The Reynard F3000 cars are open-wheeled Formula 3000 cars, designed and developed by Malcolm Oastler, and constructed and built by British manufacturer Reynard Motorsport.

==88D==

The Reynard 88D was built for the 1988 International Formula 3000 Championship and 1988 Japanese Formula 3000 Championship, and was later used in the 1989 British Formula 3000 Championship.

==89D==

The Reynard 89D was built for the 1989 International Formula 3000 Championship and 1989 Japanese Formula 3000 Championship. The 89D used one of three different 3.0 L V8 engines; a Mugen, a Ford-Cosworth, or a Judd.

The model participated in the 1989 season. Thomas Danielsson won the model's debut race at Silverstone, and Jean Alesi became the champion of the series, also driving the 89D.

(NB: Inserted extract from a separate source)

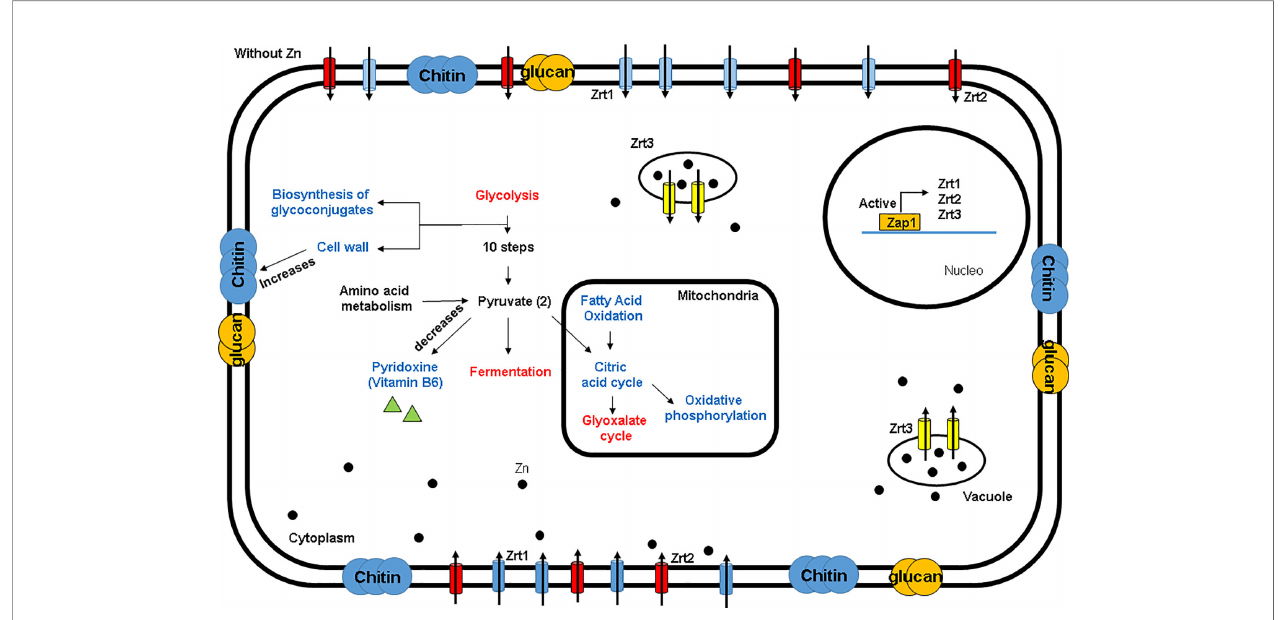
FIGURE 9 | Hypothetical model of H. capsulatum response to zinc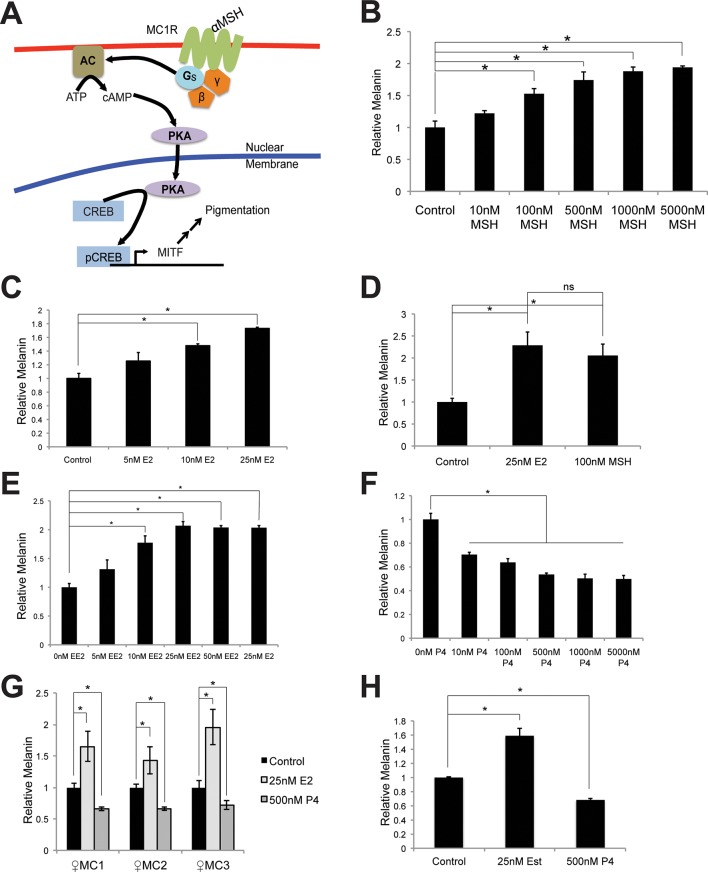
Melanin production in melanocytes.(A) Schematic representation of the classical melanin production pathway. (B) Melanin production in response to αMSH. (C) Melanin production in response to estrogen (E2). (D) Melanin production by melanocytes treated with vehicle, αMSH, or estrogen. (E) Melanin production in response to ethinyl estradiol (EE2). (F) Melanin production in response to progesterone (P4). (G) Melanin production in response to estrogen and progesterone using iPS-derived female melanocytes. (H) Melanin production in response to estrogen and progesterone using facial, aged-adult melanocytes. n=3 biologic replicates for each experiment. Error bars denote +/- s.d., *p<0.05.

A modified version of the 89D model, dubbed the 89M, was also constructed. The car was equipped with a Mugen 3.5-liter V8 engine and Formula 1 wheels and served as a test platform for Bridgestone.

==90D==

The Reynard 90D was built for the 1990 International Formula 3000 Championship and 1990 Japanese Formula 3000 Championship, and was later used in the Formula Holden racing series.

==91D==

The Reynard 91D was built for the 1991 International Formula 3000 Championship and 1991 Japanese Formula 3000 Championship, and was later used in the British Formula 3000 and Formula Holden racing series.

==92D==

The Reynard 92D was built for the 1992 International Formula 3000 Championship and 1992 Japanese Formula 3000 Championship, and was later used in the British Formula 3000 and Formula Holden racing series.

==93D==

The Reynard 93D was built for the 1993 International Formula 3000 Championship and 1993 Japanese Formula 3000 Championship, and was later used in the Formula Holden racing series.

==94D==

The Reynard 94D was built for the 1994 International Formula 3000 Championship and 1994 Japanese Formula 3000 Championship, and was later used in the Formula Holden racing series.

==95D==

The Reynard 95D was built for the 1995 International Formula 3000 Championship and 1995 Japanese Formula 3000 Championship, and was later used in the Formula Holden racing series.